MNO Alumni Among State Arts Board Grant Recipients

The Minnesota State Arts Board recently announced their Artist Initiative Grant recipients and we’re thrilled to recognize a number of MNO Alumni on the list. These grants are awarded to “artists at all stages of their careers, to support artistic development, nurture artistic creativity, and recognize the contributions individual artists make to the creative environment of the state of Minnesota.” It was such a pleasure to shoot with each of these 15 artists and we look forward to seeing what they create with these funds.

Read on for links to each artist’s MNO piece as well as their intended project descriptions from the Arts Board website.

Congratulations to all the Artist Initiative Grant recipients!

Scott Lloyd Anderson
Anderson will create paintings of local, contemporary, urban, and suburban environments, many to be painted on location, culminating in an exhibition.

Bounxou Daoheuang
Daoheuang will design and create a traditional silk weaving of the White House in this ancient form of Laotian textile art.

Guillermo Cuellar (in production)
Cuellar will build a propane-fired soda glaze kiln with used brick, new burners, and kiln shelves.

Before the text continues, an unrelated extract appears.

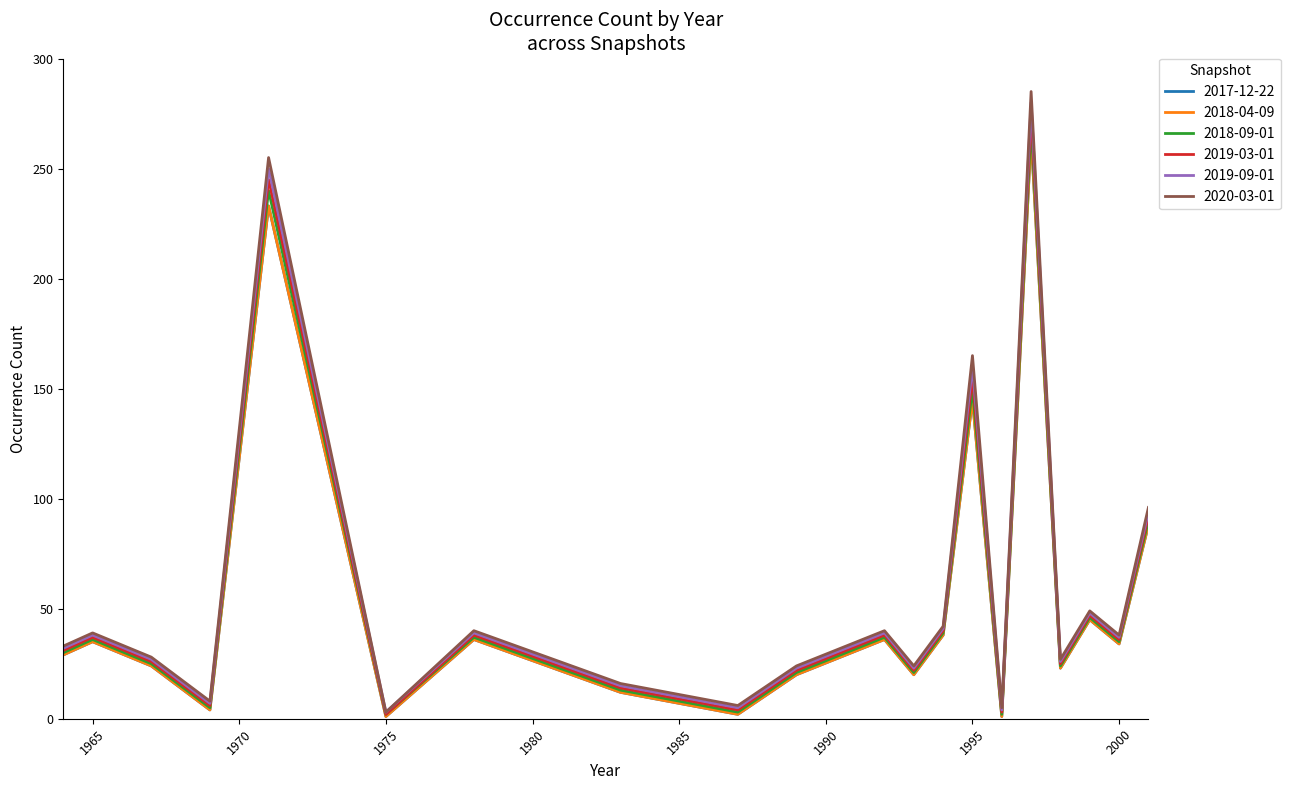

At which category is the sum across all series the highest?

1997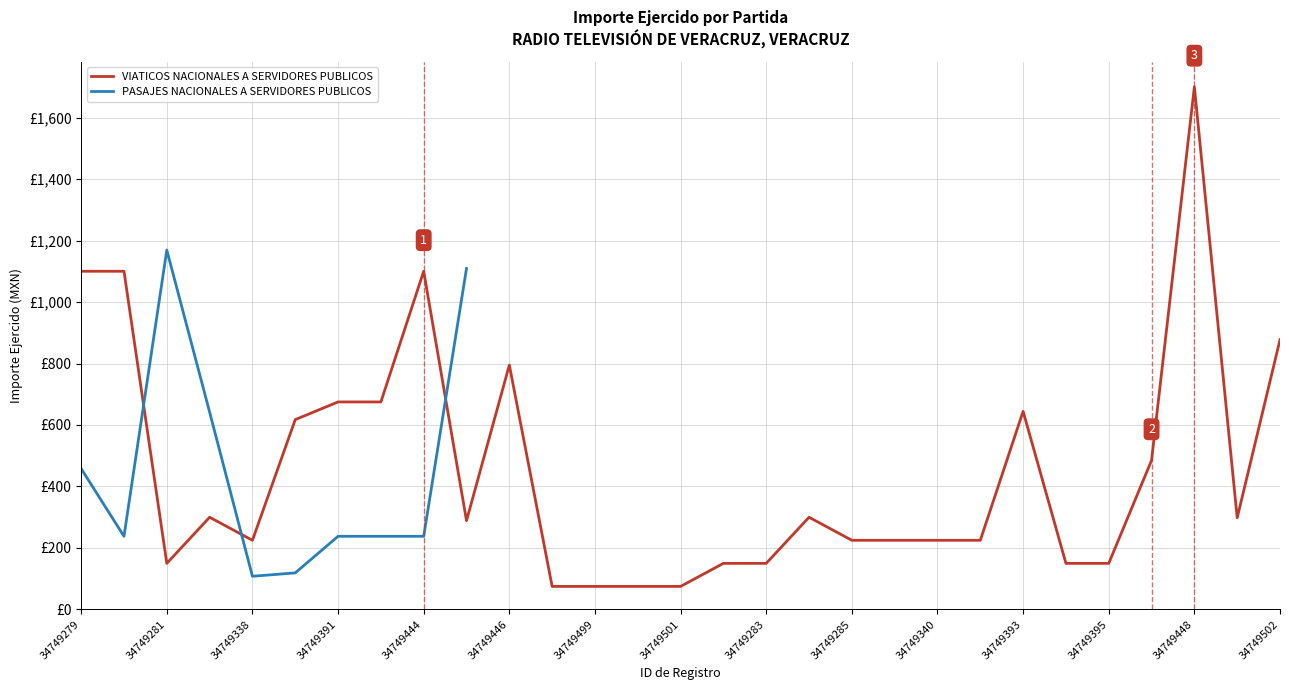

Does the chart have visible grid lines?

Yes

With the assistance of a pottery student, he will have an exhibition of new work in soda glaze.

Susana di Palma (in production)
Di Palma will attend the 17th Bienal de Flamenco de Sevilla, attend twenty concerts, take classes in singing for dance, and do research and prep work on “Con Vivir,” a theater/flamenco piece.

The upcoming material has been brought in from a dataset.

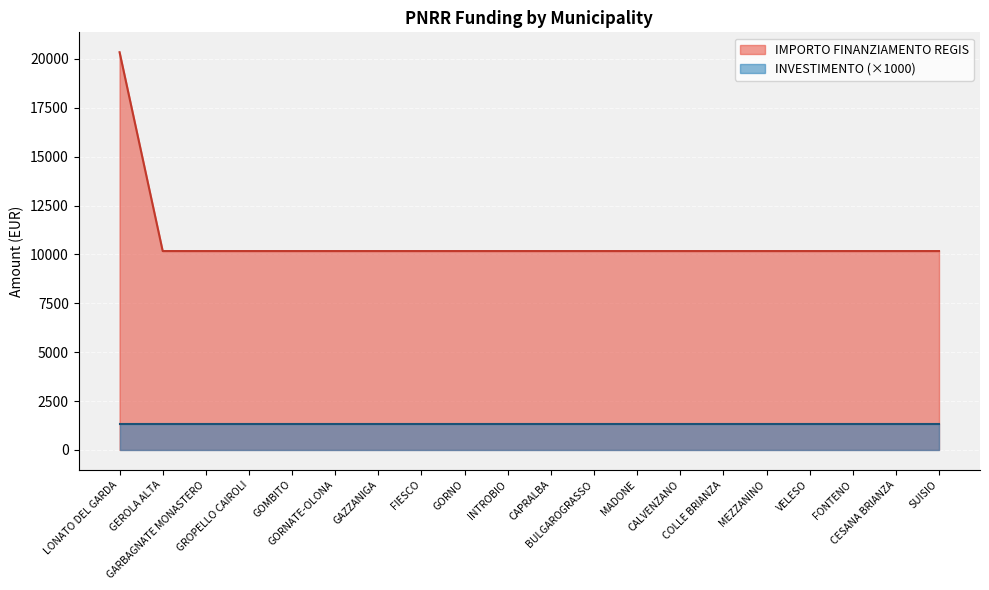

Is it true that the value at GORNATE-OLONA is 16236?

False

Kyle Fokken (in production)
Fokken will research and explore how to translate the style of his small indoor sculpture into large, durable, outdoor work and purchase equipment that will enable him to work safely.

Karen Gustafson (in production)
Gustafson will frame completed drawings and begin a new phase of work. She will participate in several open studios so visitors may see her finished work and view the new series as it develops. In addition, she will take a ten-session workshop to build her business skills at Springboard for the Arts.

Terry Gydesen
Gydesen will document the 2012 election cycle, focusing on issues unique to the state of Minnesota. She will also create an interactive Web site with words and images to encourage dialogue, debate, and education.

Ed Bok Lee
Lee will complete his first manuscript of short stories, while communally workshopping the pieces at established open microphone venues located in or near the Twin Cities neighborhoods in which each story is set.

Dean Lucker
Lucker will adapt and install one of his mechanical sculptures for temporary exhibition at several public institutions within Minnesota.

Guante
Tran Myhre will hire professional videographers to record a spoken word poetry performance and put together a professional electronic press kit (EPK) to be used in booking negotiations. He will organize and promote at least one spoken word event to complete this project.

Bao Phi
Phi will tour and promote his first collection of poetry, “Song I Sing,” in at least five major cities around the country. He will present at least one performance in the Twin Cities.

Aparna Ramaswamy
Ramaswamy will present solo performances in the United Kingdom, Italy, and Switzerland, as part of the internationally known Soorya Festival. Upon her return to Minnesota, Ramaswamy will present an informal performance and talk that will be free and open to the public.

Monica Reede
Reede will produce and document new work for an upcoming exhibition at the Bloomington Art Center in Bloomington, in January 2013.

Andréa Stanislav
Stanislav will bring concepts and imagery from her sculpture into her video work with the purchase of hardware and software. She will then exhibit the new work at a Twin Cities gallery.

Asia Ward (in production)
Ward will research requirements and develop a sculpture that represents a section of the Saint Croix River for installation in a public space.